In the rows from the line with "en el mes de julio" up to and including the line with "源突然冒煙，其他乘客使用滅火器噴灑，雖成功滅火，但在", substitute "Meram" for every "Karatay" and give those lines again with nothing else changed.

╭──

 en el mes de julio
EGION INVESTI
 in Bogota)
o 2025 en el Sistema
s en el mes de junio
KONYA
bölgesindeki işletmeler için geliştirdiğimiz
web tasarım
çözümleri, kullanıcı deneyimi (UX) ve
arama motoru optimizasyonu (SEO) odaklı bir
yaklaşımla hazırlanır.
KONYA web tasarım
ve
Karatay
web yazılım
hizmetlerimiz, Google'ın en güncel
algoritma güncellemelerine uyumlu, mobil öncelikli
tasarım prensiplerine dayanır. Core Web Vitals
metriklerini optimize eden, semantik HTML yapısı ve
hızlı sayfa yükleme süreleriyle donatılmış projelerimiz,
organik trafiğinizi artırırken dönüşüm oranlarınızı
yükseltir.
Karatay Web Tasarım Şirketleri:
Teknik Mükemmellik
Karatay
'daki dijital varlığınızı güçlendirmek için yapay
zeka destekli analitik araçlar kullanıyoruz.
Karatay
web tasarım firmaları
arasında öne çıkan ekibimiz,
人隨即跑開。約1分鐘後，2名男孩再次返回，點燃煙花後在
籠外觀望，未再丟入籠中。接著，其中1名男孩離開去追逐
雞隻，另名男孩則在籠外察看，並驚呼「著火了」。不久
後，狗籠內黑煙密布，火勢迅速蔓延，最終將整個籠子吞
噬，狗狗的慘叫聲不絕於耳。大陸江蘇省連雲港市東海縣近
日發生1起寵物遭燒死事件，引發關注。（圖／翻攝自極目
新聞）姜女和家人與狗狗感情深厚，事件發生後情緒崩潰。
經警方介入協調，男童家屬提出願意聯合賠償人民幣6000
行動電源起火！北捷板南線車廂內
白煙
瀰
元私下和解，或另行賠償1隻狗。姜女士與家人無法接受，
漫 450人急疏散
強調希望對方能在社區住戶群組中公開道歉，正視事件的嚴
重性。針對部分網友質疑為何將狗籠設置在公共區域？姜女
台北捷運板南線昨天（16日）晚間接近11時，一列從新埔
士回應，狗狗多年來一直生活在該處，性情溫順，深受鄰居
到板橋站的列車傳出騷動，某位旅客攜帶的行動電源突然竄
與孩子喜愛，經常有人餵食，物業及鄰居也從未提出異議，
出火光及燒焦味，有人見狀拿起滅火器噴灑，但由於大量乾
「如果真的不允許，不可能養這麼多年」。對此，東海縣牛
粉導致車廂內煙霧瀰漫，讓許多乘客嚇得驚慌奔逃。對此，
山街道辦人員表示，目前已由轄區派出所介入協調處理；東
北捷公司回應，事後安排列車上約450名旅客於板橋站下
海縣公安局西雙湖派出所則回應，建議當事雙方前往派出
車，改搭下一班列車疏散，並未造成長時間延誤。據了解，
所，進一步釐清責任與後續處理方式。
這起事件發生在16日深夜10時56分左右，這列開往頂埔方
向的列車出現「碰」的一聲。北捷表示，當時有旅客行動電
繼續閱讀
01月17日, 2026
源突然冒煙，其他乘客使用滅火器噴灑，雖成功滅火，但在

╰──
╭──

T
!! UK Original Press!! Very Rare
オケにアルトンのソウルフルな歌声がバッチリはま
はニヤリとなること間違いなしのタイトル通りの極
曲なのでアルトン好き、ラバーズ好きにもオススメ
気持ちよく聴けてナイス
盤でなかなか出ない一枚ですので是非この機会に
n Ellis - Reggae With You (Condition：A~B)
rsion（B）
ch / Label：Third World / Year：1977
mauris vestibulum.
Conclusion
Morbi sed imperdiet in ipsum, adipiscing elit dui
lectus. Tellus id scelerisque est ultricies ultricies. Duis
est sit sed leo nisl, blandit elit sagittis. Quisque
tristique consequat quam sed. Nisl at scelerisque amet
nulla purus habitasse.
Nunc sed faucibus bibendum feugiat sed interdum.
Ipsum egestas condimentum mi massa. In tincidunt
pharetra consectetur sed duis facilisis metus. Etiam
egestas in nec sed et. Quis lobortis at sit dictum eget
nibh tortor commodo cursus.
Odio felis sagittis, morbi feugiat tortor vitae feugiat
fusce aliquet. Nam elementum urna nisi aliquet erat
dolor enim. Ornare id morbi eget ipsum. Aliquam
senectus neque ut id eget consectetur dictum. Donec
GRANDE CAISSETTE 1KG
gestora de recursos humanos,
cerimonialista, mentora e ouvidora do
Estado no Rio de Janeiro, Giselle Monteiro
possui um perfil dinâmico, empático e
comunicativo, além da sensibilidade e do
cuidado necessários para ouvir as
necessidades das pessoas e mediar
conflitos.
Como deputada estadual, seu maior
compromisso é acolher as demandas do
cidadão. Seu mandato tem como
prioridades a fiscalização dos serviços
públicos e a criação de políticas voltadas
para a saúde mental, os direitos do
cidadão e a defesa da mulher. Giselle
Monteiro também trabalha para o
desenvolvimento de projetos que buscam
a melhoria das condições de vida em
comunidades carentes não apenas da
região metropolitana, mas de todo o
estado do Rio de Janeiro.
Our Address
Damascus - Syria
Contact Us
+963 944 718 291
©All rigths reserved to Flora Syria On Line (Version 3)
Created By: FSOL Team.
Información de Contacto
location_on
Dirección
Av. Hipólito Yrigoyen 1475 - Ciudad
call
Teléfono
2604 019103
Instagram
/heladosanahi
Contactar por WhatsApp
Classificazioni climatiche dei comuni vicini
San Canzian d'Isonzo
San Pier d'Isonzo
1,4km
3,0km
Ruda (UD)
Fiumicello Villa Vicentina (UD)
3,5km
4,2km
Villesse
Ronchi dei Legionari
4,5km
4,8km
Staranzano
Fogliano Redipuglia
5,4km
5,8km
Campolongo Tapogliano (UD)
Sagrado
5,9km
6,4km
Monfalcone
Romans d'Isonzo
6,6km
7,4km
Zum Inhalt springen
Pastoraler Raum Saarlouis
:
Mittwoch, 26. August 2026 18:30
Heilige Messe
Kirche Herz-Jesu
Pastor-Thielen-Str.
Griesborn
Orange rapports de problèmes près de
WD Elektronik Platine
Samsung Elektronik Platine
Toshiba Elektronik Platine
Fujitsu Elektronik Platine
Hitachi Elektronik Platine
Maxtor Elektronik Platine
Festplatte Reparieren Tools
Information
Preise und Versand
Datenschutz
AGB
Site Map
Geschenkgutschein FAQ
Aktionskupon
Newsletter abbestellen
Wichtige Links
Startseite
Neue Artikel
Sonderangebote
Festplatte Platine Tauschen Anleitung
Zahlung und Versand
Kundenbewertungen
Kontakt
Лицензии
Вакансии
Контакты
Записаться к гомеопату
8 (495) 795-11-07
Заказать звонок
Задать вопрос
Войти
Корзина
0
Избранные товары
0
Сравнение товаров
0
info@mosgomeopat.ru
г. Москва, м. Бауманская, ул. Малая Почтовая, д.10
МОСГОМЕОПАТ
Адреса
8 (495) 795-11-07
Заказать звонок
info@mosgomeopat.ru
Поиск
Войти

╰──

* [Result]
 en el mes de julio
EGION INVESTI
 in Bogota)
o 2025 en el Sistema
s en el mes de junio
KONYA
bölgesindeki işletmeler için geliştirdiğimiz
web tasarım
çözümleri, kullanıcı deneyimi (UX) ve
arama motoru optimizasyonu (SEO) odaklı bir
yaklaşımla hazırlanır.
KONYA web tasarım
ve
Meram
web yazılım
hizmetlerimiz, Google'ın en güncel
algoritma güncellemelerine uyumlu, mobil öncelikli
tasarım prensiplerine dayanır. Core Web Vitals
metriklerini optimize eden, semantik HTML yapısı ve
hızlı sayfa yükleme süreleriyle donatılmış projelerimiz,
organik trafiğinizi artırırken dönüşüm oranlarınızı
yükseltir.
Meram Web Tasarım Şirketleri:
Teknik Mükemmellik
Meram
'daki dijital varlığınızı güçlendirmek için yapay
zeka destekli analitik araçlar kullanıyoruz.
Meram
web tasarım firmaları
arasında öne çıkan ekibimiz,
人隨即跑開。約1分鐘後，2名男孩再次返回，點燃煙花後在
籠外觀望，未再丟入籠中。接著，其中1名男孩離開去追逐
雞隻，另名男孩則在籠外察看，並驚呼「著火了」。不久
後，狗籠內黑煙密布，火勢迅速蔓延，最終將整個籠子吞
噬，狗狗的慘叫聲不絕於耳。大陸江蘇省連雲港市東海縣近
日發生1起寵物遭燒死事件，引發關注。（圖／翻攝自極目
新聞）姜女和家人與狗狗感情深厚，事件發生後情緒崩潰。
經警方介入協調，男童家屬提出願意聯合賠償人民幣6000
行動電源起火！北捷板南線車廂內
白煙
瀰
元私下和解，或另行賠償1隻狗。姜女士與家人無法接受，
漫 450人急疏散
強調希望對方能在社區住戶群組中公開道歉，正視事件的嚴
重性。針對部分網友質疑為何將狗籠設置在公共區域？姜女
台北捷運板南線昨天（16日）晚間接近11時，一列從新埔
士回應，狗狗多年來一直生活在該處，性情溫順，深受鄰居
到板橋站的列車傳出騷動，某位旅客攜帶的行動電源突然竄
與孩子喜愛，經常有人餵食，物業及鄰居也從未提出異議，
出火光及燒焦味，有人見狀拿起滅火器噴灑，但由於大量乾
「如果真的不允許，不可能養這麼多年」。對此，東海縣牛
粉導致車廂內煙霧瀰漫，讓許多乘客嚇得驚慌奔逃。對此，
山街道辦人員表示，目前已由轄區派出所介入協調處理；東
北捷公司回應，事後安排列車上約450名旅客於板橋站下
海縣公安局西雙湖派出所則回應，建議當事雙方前往派出
車，改搭下一班列車疏散，並未造成長時間延誤。據了解，
所，進一步釐清責任與後續處理方式。
這起事件發生在16日深夜10時56分左右，這列開往頂埔方
向的列車出現「碰」的一聲。北捷表示，當時有旅客行動電
繼續閱讀
01月17日, 2026
源突然冒煙，其他乘客使用滅火器噴灑，雖成功滅火，但在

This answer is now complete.